Maintenant ie vien  à nos affaires & à découvrir  une playe, laquelle, bien que ie ne face qu'y toucher, ne lairra [laissera] possible de me porter preiudice, mais puis que i'y suis embarqué, pour dire en un mot, & en parler franchement, ce qu'il m'est loisible sous votre regne, SIRE : Veritablement la guerre n'est pas un moyen iuste & propre pour oster le schisme de l'Eglise. De fait, les Protestans de France, desquels par la paix le nombre & le pouvoir s'affloiblissoit, se sont tousiours accreus parmi les armes & les divisions.

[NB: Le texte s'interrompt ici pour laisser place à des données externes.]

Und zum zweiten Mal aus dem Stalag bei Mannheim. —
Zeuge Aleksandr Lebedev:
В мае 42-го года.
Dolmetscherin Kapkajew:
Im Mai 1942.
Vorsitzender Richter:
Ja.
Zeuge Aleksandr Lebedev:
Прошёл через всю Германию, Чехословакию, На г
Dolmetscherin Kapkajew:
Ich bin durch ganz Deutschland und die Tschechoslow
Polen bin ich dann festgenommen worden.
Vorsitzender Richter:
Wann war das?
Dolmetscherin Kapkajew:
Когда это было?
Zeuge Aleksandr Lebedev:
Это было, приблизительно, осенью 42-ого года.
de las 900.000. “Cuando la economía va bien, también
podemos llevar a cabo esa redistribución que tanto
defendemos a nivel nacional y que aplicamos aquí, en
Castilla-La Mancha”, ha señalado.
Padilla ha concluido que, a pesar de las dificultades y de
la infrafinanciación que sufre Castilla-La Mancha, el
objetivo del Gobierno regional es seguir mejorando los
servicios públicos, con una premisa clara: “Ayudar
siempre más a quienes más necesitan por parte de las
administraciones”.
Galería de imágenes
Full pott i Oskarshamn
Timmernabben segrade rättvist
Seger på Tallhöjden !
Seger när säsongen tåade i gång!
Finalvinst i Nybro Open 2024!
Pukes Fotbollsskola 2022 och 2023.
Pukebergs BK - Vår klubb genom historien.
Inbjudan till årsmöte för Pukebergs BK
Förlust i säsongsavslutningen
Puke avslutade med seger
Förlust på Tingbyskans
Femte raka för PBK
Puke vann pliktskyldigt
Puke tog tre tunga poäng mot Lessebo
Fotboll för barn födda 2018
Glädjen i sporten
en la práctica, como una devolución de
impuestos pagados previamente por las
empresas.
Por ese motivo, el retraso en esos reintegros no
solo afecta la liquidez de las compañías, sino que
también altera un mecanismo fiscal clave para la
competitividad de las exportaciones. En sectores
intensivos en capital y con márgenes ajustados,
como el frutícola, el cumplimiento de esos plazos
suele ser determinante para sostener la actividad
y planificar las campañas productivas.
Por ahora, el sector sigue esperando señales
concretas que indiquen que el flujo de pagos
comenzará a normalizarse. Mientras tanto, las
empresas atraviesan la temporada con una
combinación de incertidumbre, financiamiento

Et diray plus, que soit par zele inconsideré de religion, ou par ambition & desir de troubler l'Estat, certes les nostres ont fait une tres-lourde faute d'avoir si souvent renouvelé la guerre civile contre les Protestans, tant de fois, di-je, commencee & tant de fois appaisee au grand malheur de la France & au très-grand peril de la religion, qu'est-il besoin de tant de paroles ? la chose parle d'elle-mesme.

c) Grandeur du gouvernement d'Henri IV (p. 41-43)

Mais comme la guerre vous faisoit terrible à vos ennemis, aussi la paix vous a fait desirer mesme de ceux à qui vous avez pardonné, ayant fait revivre les arts & sciences de la paix & par recompenses & par franchises & immunitez. Tesmoin tous ces bastimens superbes & edifices admirables qu'en si peu de temps vous avez élevé à une telle hauteur & perfection qu'ils promettent une duree pour beaucoup de siecles à venir : edifices, di-je, enrichis de statues & peintures d'un ouvrage tres-exquis & de tapisseries richement elabourees, qui tesmoignent à la posterité & la grandeur de votre esprit & combien vous avez aimé la paix. Il y a encore davantage dequoy nous avons à vous remercier, d'avoir remis les Muses d'où la rage de Mars les avoit déchassees, & rétably par vostre autorité l'Université de Paris, à laquelle comme pour enrichissement vous avez donné le Sr Casaubon lumiere de ce siecle, luy ayant commis la garde de vostre bibliotheque vrayement royale. De sorte qu'il semble que la suite continuelle de tant de victoires & trophées n'a pas tant servi d'un degré pour monter à choses plus grandes, qu'elle vous a donné de volonté à nourrir la paix avec nos voisins & à acquerir un repos aux peuples travaillez des guerres & miseres passees. Continuez donc, SIRE, en cette belle & genereuse resolution ; & de plus en plus affermissez cette paix que vous avez par tant de travaux & fatigues acquise à la patrie, en rendant aux loix leur force & leur autorité; & tenant pour maxime tres-certaine que les loix sont l'ame, le cœur & le conseil de l'Estat ; & que ni plus ni moins que les membres sans la vie ne servent de rien au corps ; aussi les nerfs, le sang & les membres de la Republique luy sont inutiles sans la loy, qui est la vie.

 

Histoire universelle

2 - Introduction (trad. Le Mascrier, Desfontaines e.a., Londres, 1734 (cf. sur la Toile)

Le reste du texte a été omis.